* [Source extract]
——————————
Where Paradoxes Reign:
The strange world of quantum physics
Watching the “Oppenheimer” movie revived my interest in quantum theory. Because I’m in the middle of packing up my house and moving across the country, I don’t have much time for writing and dug out a paper that I wrote a few years ago. Since quantum physics fits with my theme of connectedness, I present it here.
In the quantum world, the fact that the universe exists at all, as actual fact not mere possibility, is not completely explained.
Nick Herbert
Newtonian physics and Euclidean geometry totally agree with the way in which we interpret and interact with the physical world. We can say that these two systems are intuitive, in the sense that we don’t have to think about which path is the quickest to take us across the street, or that we cannot walk through a closed door. When I perceive a blue plate, I can expect the plate to remain blue and not to turn red all of a sudden, in which case I would question my sanity. This certainty comes at a cost: Newtonian physics models the universe like a giant clockwork which operates in a totally mechanistic fashion. The materialistic, reductionist science of the 19th century is being criticized today from many different quarters, but it still forms the basis of how we experience everything around us: as separate observers of an objectified world.
——————————
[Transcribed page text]
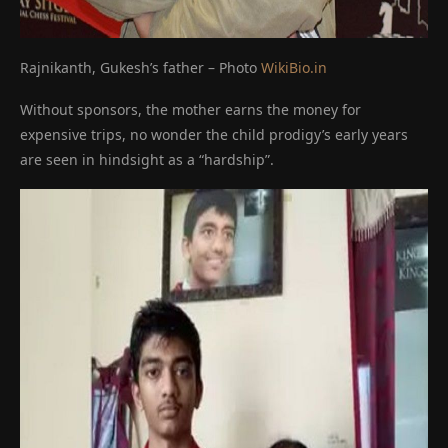
Rajnikanth, Gukesh’s father – Photo
WikiBio.in
Without sponsors, the mother earns the money for
expensive trips, no wonder the child prodigy’s early years
are seen in hindsight as a “hardship”.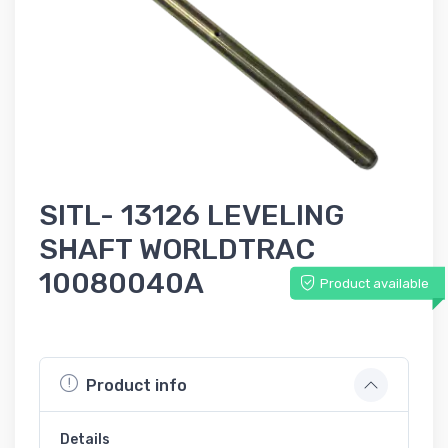
SITL- 13126 LEVELING
SHAFT WORLDTRAC
10080040A
Product available
Product info
Details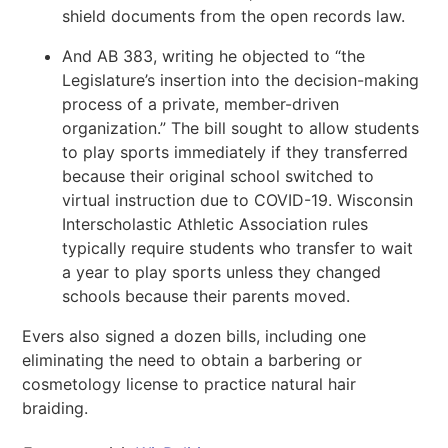
shield documents from the open records law.
And AB 383, writing he objected to “the
Legislature’s insertion into the decision-making
process of a private, member-driven
organization.” The bill sought to allow students
to play sports immediately if they transferred
because their original school switched to
virtual instruction due to COVID-19. Wisconsin
Interscholastic Athletic Association rules
typically require students who transfer to wait
a year to play sports unless they changed
schools because their parents moved.
Evers also signed a dozen bills, including one
eliminating the need to obtain a barbering or
cosmetology license to practice natural hair
braiding.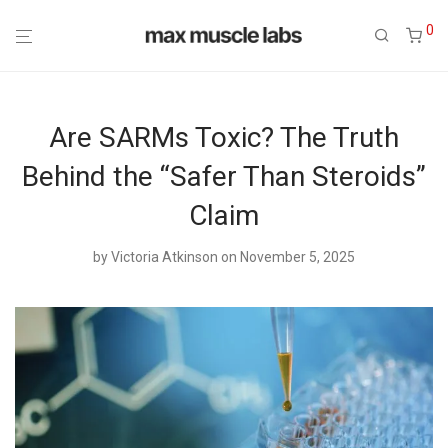
0
Are SARMs Toxic? The Truth
Behind the “Safer Than Steroids”
Claim
by
Victoria Atkinson
on November 5, 2025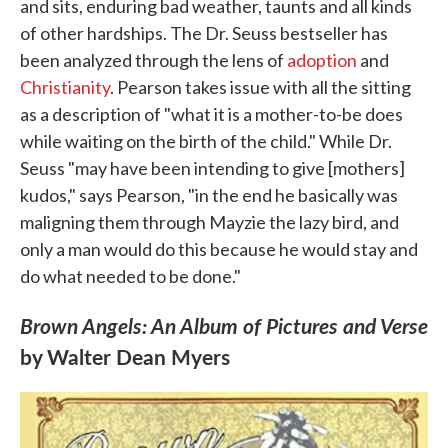
and sits, enduring bad weather, taunts and all kinds
of other hardships. The Dr. Seuss bestseller has
been analyzed through the lens of
adoption
and
Christianity
. Pearson takes issue with all the sitting
as a description of "what it is a mother-to-be does
while waiting on the birth of the child." While Dr.
Seuss "may have been intending to give [mothers]
kudos," says Pearson, "in the end he basically was
maligning them through Mayzie the lazy bird, and
only a man would do this because he would stay and
do what needed to be done."
Brown Angels: An Album of Pictures and Verse
by Walter Dean Myers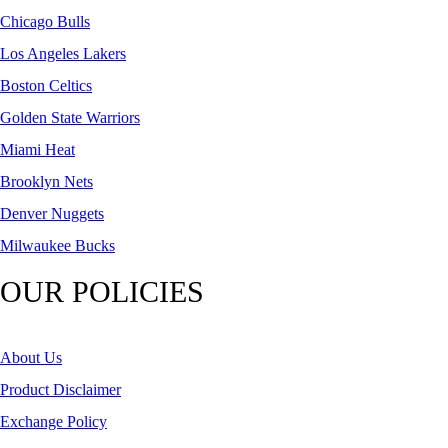
Chicago Bulls
Los Angeles Lakers
Boston Celtics
Golden State Warriors
Miami Heat
Brooklyn Nets
Denver Nuggets
Milwaukee Bucks
OUR POLICIES
About Us
Product Disclaimer
Exchange Policy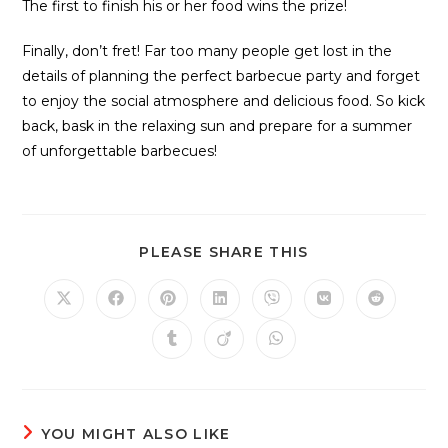
The first to finish his or her food wins the prize!
Finally, don’t fret! Far too many people get lost in the
details of planning the perfect barbecue party and forget
to enjoy the social atmosphere and delicious food. So kick
back, bask in the relaxing sun and prepare for a summer
of unforgettable barbecues!
PLEASE SHARE THIS
YOU MIGHT ALSO LIKE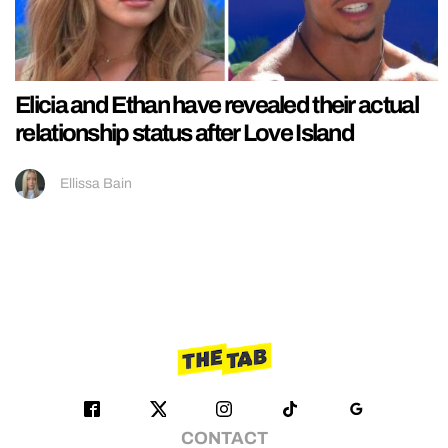
Elicia and Ethan have revealed their actual
relationship status after Love Island
Ellissa Bain
CONTACT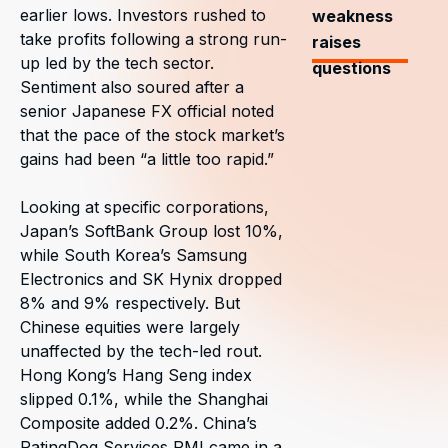
earlier lows. Investors rushed to
weakness
take profits following a strong run-
raises
up led by the tech sector.
questions
Sentiment also soured after a
senior Japanese FX official noted
that the pace of the stock market’s
gains had been “a little too rapid.”
Looking at specific corporations,
Japan’s SoftBank Group lost 10%,
while South Korea’s Samsung
Electronics and SK Hynix dropped
8% and 9% respectively. But
Chinese equities were largely
unaffected by the tech-led rout.
Hong Kong’s Hang Seng index
slipped 0.1%, while the Shanghai
Composite added 0.2%. China’s
RatingDog Services PMI came in a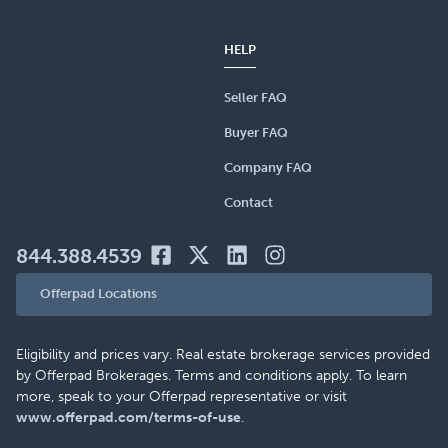
HELP
Seller FAQ
Buyer FAQ
Company FAQ
Contact
844.388.4539
Offerpad Locations
Eligibility and prices vary. Real estate brokerage services provided
by Offerpad Brokerages. Terms and conditions apply. To learn
more, speak to your Offerpad representative or visit
www.offerpad.com/terms-of-use
.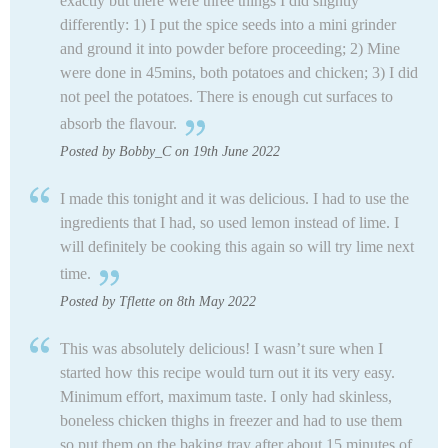
exactly but there were three things I did slightly
differently: 1) I put the spice seeds into a mini grinder
and ground it into powder before proceeding; 2) Mine
were done in 45mins, both potatoes and chicken; 3) I did
not peel the potatoes. There is enough cut surfaces to
absorb the flavour.
Posted by Bobby_C on 19th June 2022
I made this tonight and it was delicious. I had to use the
ingredients that I had, so used lemon instead of lime. I
will definitely be cooking this again so will try lime next
time.
Posted by Tflette on 8th May 2022
This was absolutely delicious! I wasn’t sure when I
started how this recipe would turn out it its very easy.
Minimum effort, maximum taste. I only had skinless,
boneless chicken thighs in freezer and had to use them
so put them on the baking tray after about 15 minutes of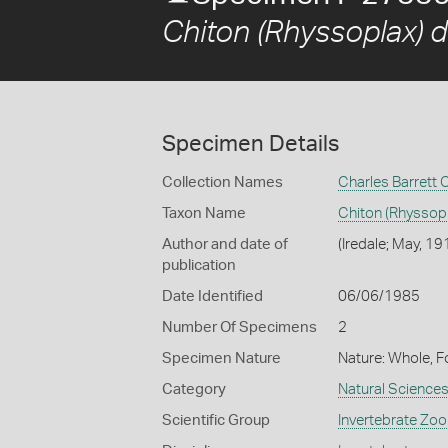
Chiton (Rhyssoplax) 
Specimen Details
Collection Names
Charles Barrett 
Taxon Name
Chiton (Rhyssop
Author and date of
(Iredale; May, 19
publication
Date Identified
06/06/1985
Number Of Specimens
2
Specimen Nature
Nature: Whole, F
Category
Natural Science
Scientific Group
Invertebrate Zoo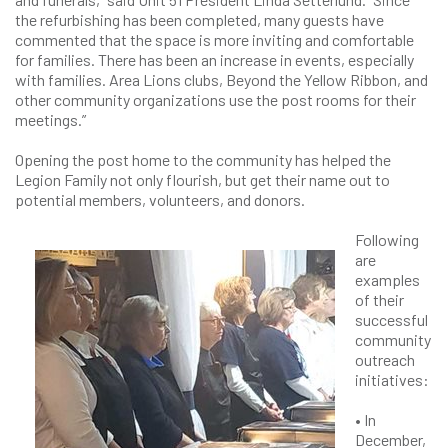
the refurbishing has been completed, many guests have
commented that the space is more inviting and comfortable
for families. There has been an increase in events, especially
with families. Area Lions clubs, Beyond the Yellow Ribbon, and
other community organizations use the post rooms for their
meetings.”
Opening the post home to the community has helped the
Legion Family not only flourish, but get their name out to
potential members, volunteers, and donors.
Following
are
examples
of their
successful
community
outreach
initiatives:
• In
December,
——————————
* [What the task requires] According to the quantum physics essay, what does Newtonian physics model the universe as? The rows have no role in this.

* [Your response] A giant clockwork that operates in a totally mechanistic fashion.